I found that you mentioned that this issue is related to labels on Github issue.
Do you this below loss function will resolve my issue:
class CustomTrainer(Trainer):
def compute_loss(self, model, inputs, return_outputs=False):
outputs = model(**inputs)
logits = outputs.logits
# Get predicted logits for the next token
predicted_logits = logits[:, :-1].contiguous()
# Flatten logits and labels for loss computation
logits_flat = predicted_logits.view(-1, predicted_logits.size(-1))
labels_flat = inputs["input_ids"][:, 1:].contiguous().view(-1) # Assuming input_ids contains the input sequence
# Calculate the cross-entropy loss
loss = F.cross_entropy(logits_flat, labels_flat)
return (loss, outputs) if return_outputs else loss
Really appreciate your response. Please give some direction, thank you.
Data Collator method is not yet defined in transformers for vision2seq - Kosmos2ForConditionalGeneration. That’s why labels are empty while training.
When I checked logits_flat and labels_flat values then both were very different. labels_flat was shifted right by 1 and length was reduced by 1. I added tokenizer.pad_token_id for testing.

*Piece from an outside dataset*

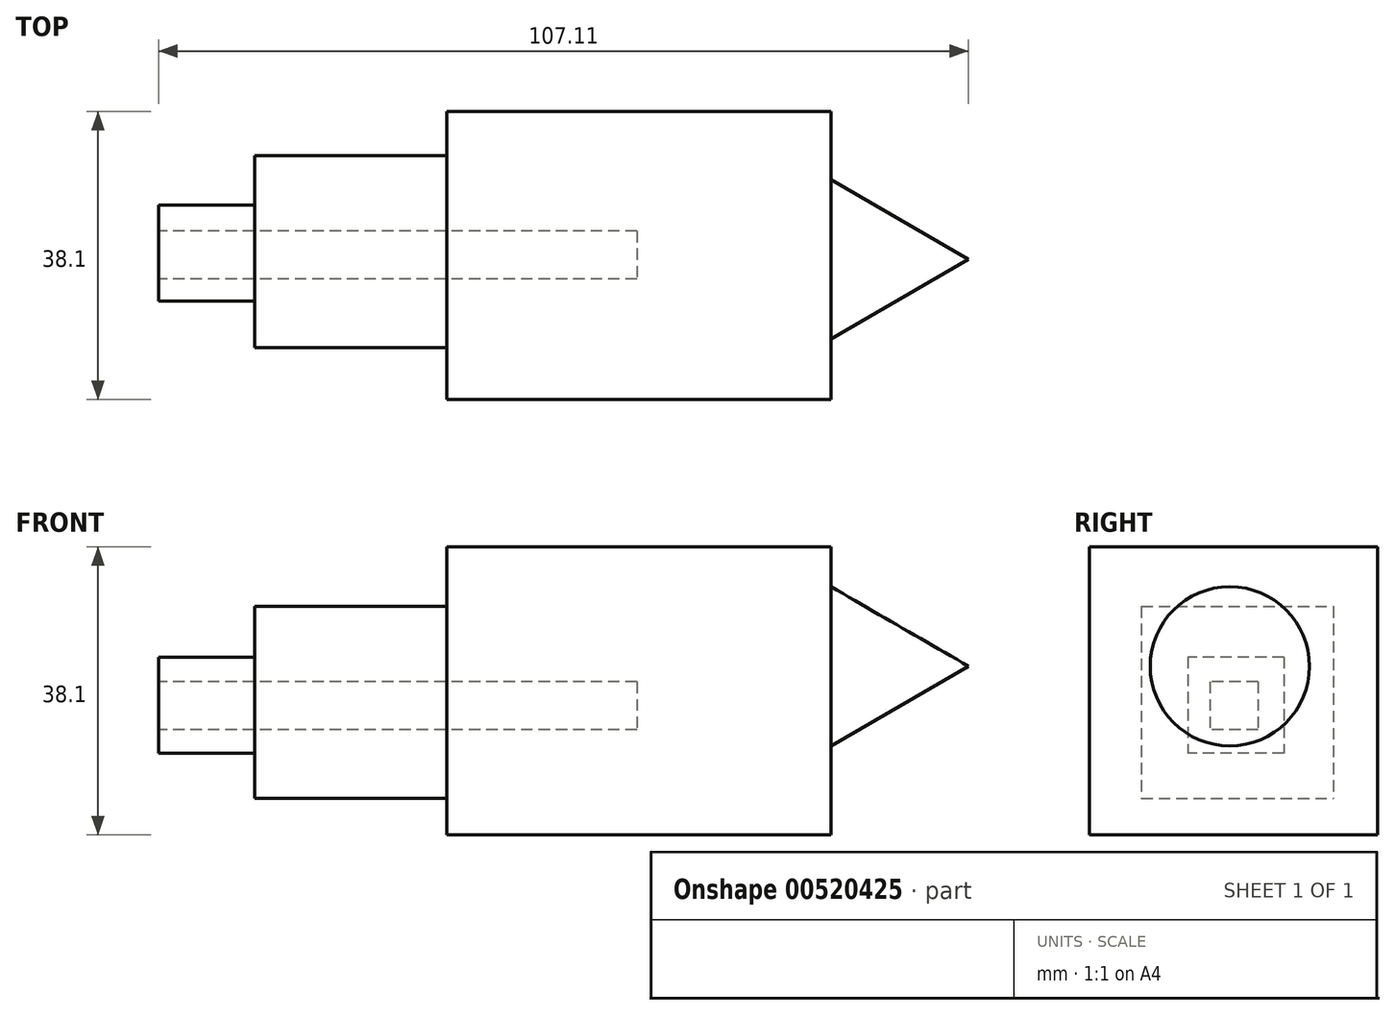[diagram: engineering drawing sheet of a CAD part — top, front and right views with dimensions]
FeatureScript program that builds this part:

Hello everyone, I opened an Issue on GitHub about this problem and I tried to implement the Supervised Training in the Kosmos2Processor by passing the labels and tokenizing them.
It seems that the Trainer from Transformers is doing its job and effectively training the Language Model, but I found problems with the images. It looks like the Vision Encoder is having some troubles, maybe it’s not being trained or maybe it’s not saved, I can’t figure out what is happening.
I leave here a link to a Notebook where I show what I am doing, maybe someone can take a look and help me out. In the future, it could be helpful to implement this strategy inside the Transformers library so others can further fine-tune a Kosmos model on their own data.
@cdh You work involves many changes to the original code to fit your task. I will need more time to take a look and not sure if I can really come up some insights. In the meantime, let’s see if @Mit1208 could arrive to a working example.
To be honest, I wasn’t too clear on that. Can you give me code snippet to create labels if you can. If not give me some sort of python code which I can refer and I will taking from there.
This model works on next token prediction so I thought to use Data Collator but there is None that supports multimodel as of now.
I really appreciate your help and it’s always very useful.
And, I think if my code will then @cdh code will work too because we both are trying to achieve almost similar things in different way.
but using class CustomTrainer. This is not necessary, and you can just preapre labels in your dataset. So it will be received by the model under the hood.